Matzkin-Bridger, now the senior director for nuclear materials security at the nonpartisan Nuclear Threat Initiative, said overall nuclear power is very safe and in some circumstances is a good renewable energy option in places where it can be cost-effective and has the support of the local public.

Romania is in the process of acquiring a small modular reactor from the United States — potentially the first in all of Europe — to expand its nuclear energy program. The next-generation reactors are much smaller than traditional reactors, so their initial construction is less costly.

Additionally, because these small modular reactors are championed as being inherently safe due to modern design improvements, their manufacturers argue they do not need containment domes, which are typically made from steel-reinforced concrete and multiple feet thick, Kuperman said.

“The argument is that they’re supposed to be less prone to release of radioactivity in the event of an accident. The manufacturers say, ‘Since we don’t believe they would release radioactive material in the event of an accident, therefore we don’t need a containment dome,’” said Kuperman. “If it doesn’t have a containment dome, then even a small plane or a missile, or maybe even a drone, potentially could trigger a catastrophic accident releasing radiation.”
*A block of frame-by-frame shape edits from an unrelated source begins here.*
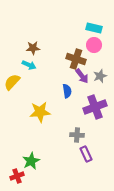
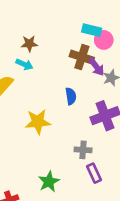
cyan rectangle: (94, 28) -> (92, 30), moved
purple arrow: (82, 76) -> (96, 67), moved
green star: (31, 161) -> (49, 182), moved

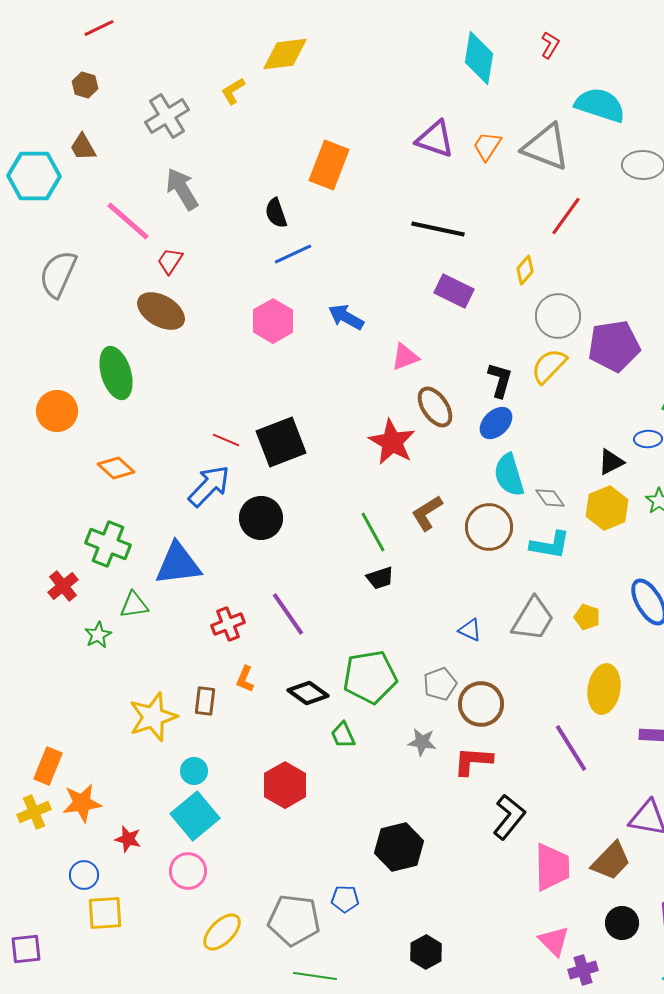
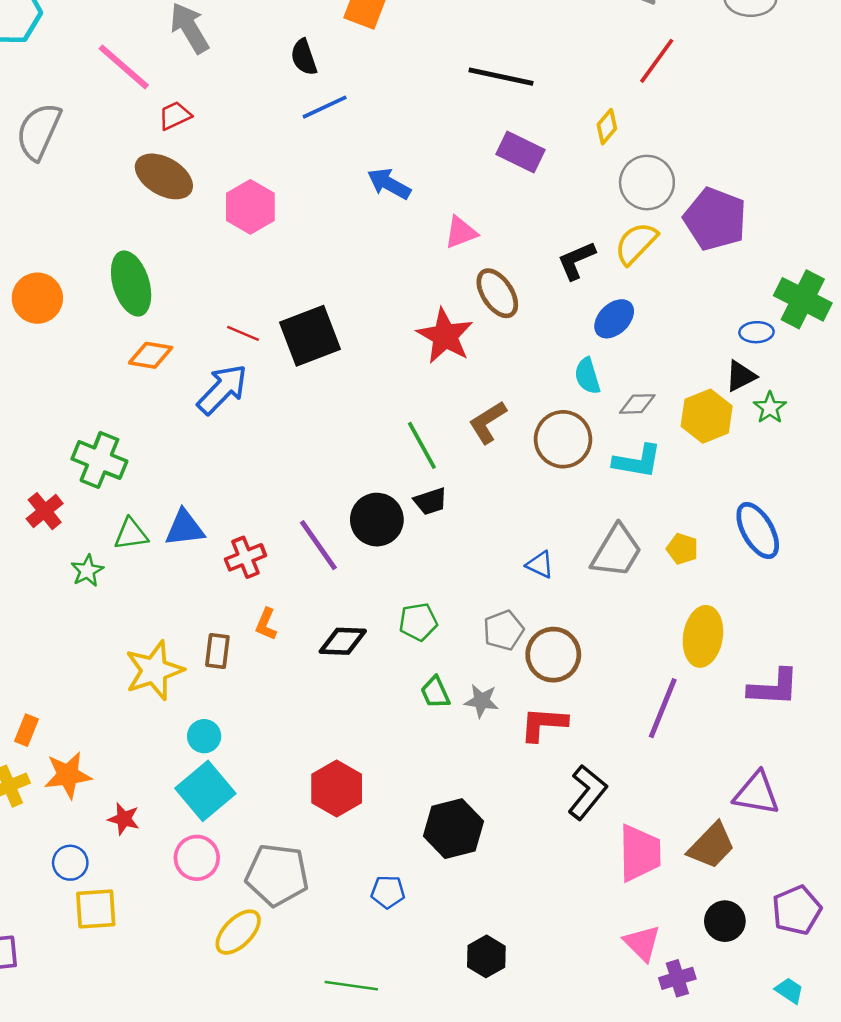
red trapezoid: (170, 261) -> (175, 116), turned 32
pink hexagon: (273, 321) -> (250, 207), moved
purple pentagon: (614, 346) -> (715, 219), turned 30
green ellipse: (116, 373) -> (131, 284), moved
black L-shape: (500, 380) -> (576, 260), turned -129
blue ellipse: (496, 423) -> (614, 319), moved
black triangle: (611, 462) -> (741, 376), moved
orange diamond: (116, 468) -> (151, 355), moved, turned -33
cyan semicircle: (509, 475) -> (587, 376), size x0.7
gray diamond: (550, 498) -> (637, 404), turned -56
black circle: (261, 518) -> (377, 520), moved
blue triangle: (178, 564) -> (185, 528), moved, size x0.7
green pentagon: (370, 677) -> (418, 622), size x0.6
black diamond: (308, 693) -> (343, 641), turned -33
green trapezoid: (343, 735) -> (435, 692), moved
purple line: (571, 748) -> (663, 708), turned 54
orange rectangle: (48, 766) -> (26, 730), size x0.7
red hexagon: (285, 785) -> (337, 788), moved
gray pentagon: (294, 920) -> (277, 875), moved

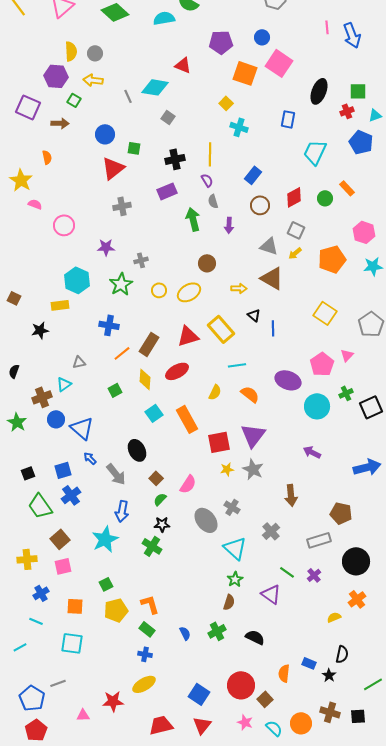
Nuclear reactors in the Middle East have been attacked 13 times with missiles since 1980 including four separate attacks by the United States, Iran, and Israel on Iraqi dictator Saddam Hussein’s reactor at Osirak and seven Iraqi strikes in the 1980s against Iran’s Bushehr reactor, according to Sokolski

“It’s not new that reactors have come under fire,” Kuperman said. “What’s new in this case is the capture of a reactor and war occurring on a ground in country with a large nuclear power plant. I think this is the first time this has raised all sorts of things that even people who wrote about this [missile attacks on nuclear reactor risks] had never considered.”